На другом конце сада в окружении журналистов появилась его мать. Она тащила за собой мужа, в зависимости от обстоятельств раздавала то ослепительные улыбки, то косые взгляды и объясняла всем и каждому, что ее муж — новый сенатор и отец Реймонда. Реймонд, по счастью, слышать этого не мог, зато он видел, как она раздавала сигары. Они оба с Джонни раздавали сигары, не считаясь с тем, нуждаются в них журналисты или нет. На матери Реймонда было платье за восемьсот долларов, последний «писк» моды. Общее впечатление портила лишь огромная черная сумка, висевшая у нее на локте. Сумка как сумка, хотя на самом деле это была портативная коробка для сигар. Реймонд знал, что мать собралась было совать журналистам и деньги, но какое-то шестое чувство подсказало ей, что это может быть понято неправильно.
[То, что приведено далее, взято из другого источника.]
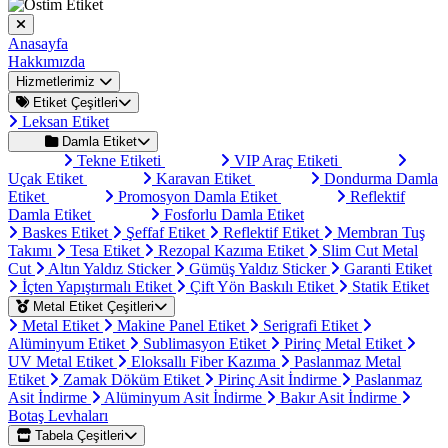
Anasayfa
Hakkımızda
Hizmetlerimiz
Etiket Çeşitleri
Leksan Etiket
Damla Etiket
Tekne Etiketi
VIP Araç Etiketi
Uçak Etiket
Karavan Etiket
Dondurma Damla
Etiket
Promosyon Damla Etiket
Reflektif
Damla Etiket
Fosforlu Damla Etiket
Baskes Etiket
Şeffaf Etiket
Reflektif Etiket
Membran Tuş
Takımı
Tesa Etiket
Rezopal Kazıma Etiket
Slim Cut Metal
Cut
Altın Yaldız Sticker
Gümüş Yaldız Sticker
Garanti Etiket
İçten Yapıştırmalı Etiket
Çift Yön Baskılı Etiket
Statik Etiket
Metal Etiket Çeşitleri
Metal Etiket
Makine Panel Etiket
Serigrafi Etiket
Alüminyum Etiket
Sublimasyon Etiket
Pirinç Metal Etiket
UV Metal Etiket
Eloksallı Fiber Kazıma
Paslanmaz Metal
Etiket
Zamak Döküm Etiket
Pirinç Asit İndirme
Paslanmaz
Asit İndirme
Alüminyum Asit İndirme
Bakır Asit İndirme
Botaş Levhaları
Tabela Çeşitleri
Камеры были уже расставлены по траве, и теперь все ждали появления президента. Реймонд спрашивал себя: что бы они делали, если бы ему удалось каким-то образом раздобыть оружие и выстрелить матери прямо в лицо, прямо в ее большой, зубастый, беспрерывно двигающийся рот. Гляньте только, как она выдрессировала Джонни! Гляньте, каким понятливым и послушным он выглядит, благодаря ее усилиям; каким здравомыслящим, спокойным и почтенным. Отчим беспрерывно пожимал руки и бормотал, бормотал что-то, то шевеля губами, то чопорно поджимая их. Под огромной картофелиной носа его толстые губы то и дело кривились, и два фотографа (мать Реймонда, конечно, выдрессировала и их тоже) слушали Джонни с таким видом, будто он и в самом деле безобидный, ни в чем не повинный человек…
А что творилось в аэропорту! О господи помилуй! В аэропорту она вцепилась фотографу в его мясистое правое плечо, вцепилась Джонни в его мясистое левое плечо и поволокла обоих вперед по бетонированной площадке, крича тем, кто стоял на трапе:
— Пусть первым выходит Шоу! Пусть сначала спускается сержант!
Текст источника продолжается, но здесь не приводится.